Dialogue Natural Language Inference
Sean Welleck, Jason Weston, Arthur Szlam, Kyunghyun Cho
TL;DR
This work reframes dialogue consistency as a natural language inference problem and introduces the Dialogue NLI dataset, enabling NLI models to assess entailment, neutrality, and contradiction between dialogue utterances and persona content. A re-ranking approach uses an NLI model trained on Dialogue NLI to penalize contradictory candidates, improving persona-consistency in downstream dialogue generation. The authors validate their method with automatic metrics across evaluation sets and with human evaluations, demonstrating reduced contradictions and improved alignment with persona content. This work provides a new dataset and a practical method for leveraging NLI to enhance real-world dialogue systems, and suggests multiple avenues for future research in integrating NLI into downstream tasks.
Abstract
Consistency is a long standing issue faced by dialogue models.
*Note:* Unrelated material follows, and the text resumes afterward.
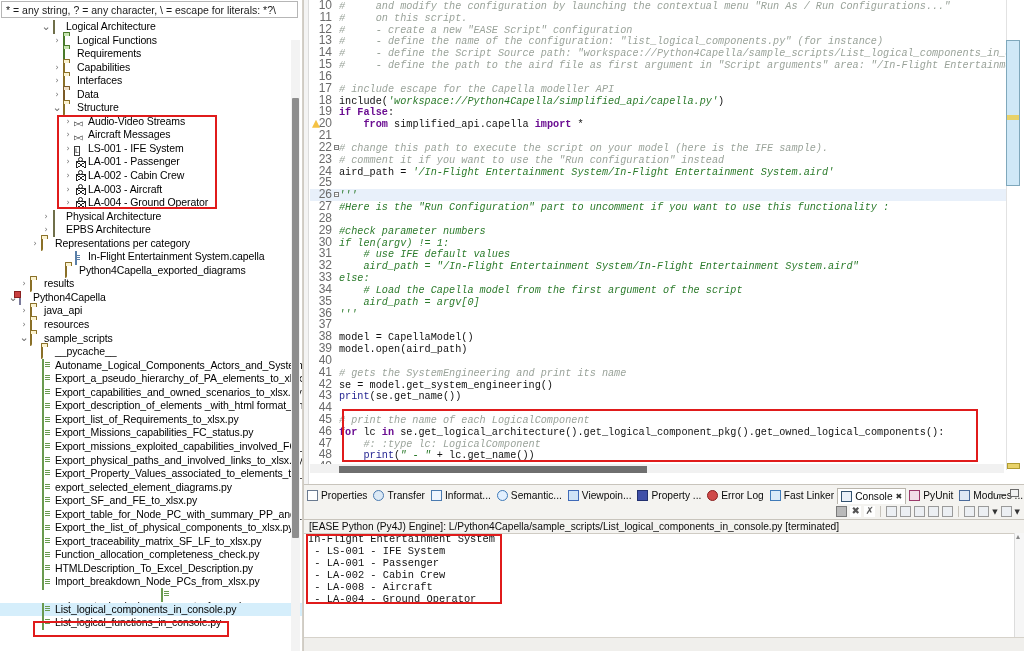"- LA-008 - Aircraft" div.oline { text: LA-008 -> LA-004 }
In this paper, we frame the consistency of dialogue agents as natural language inference (NLI) and create a new natural language inference dataset called Dialogue NLI. We propose a method which demonstrates that a model trained on Dialogue NLI can be used to improve the consistency of a dialogue model, and evaluate the method with human evaluation and with automatic metrics on a suite of evaluation sets designed to measure a dialogue model's consistency.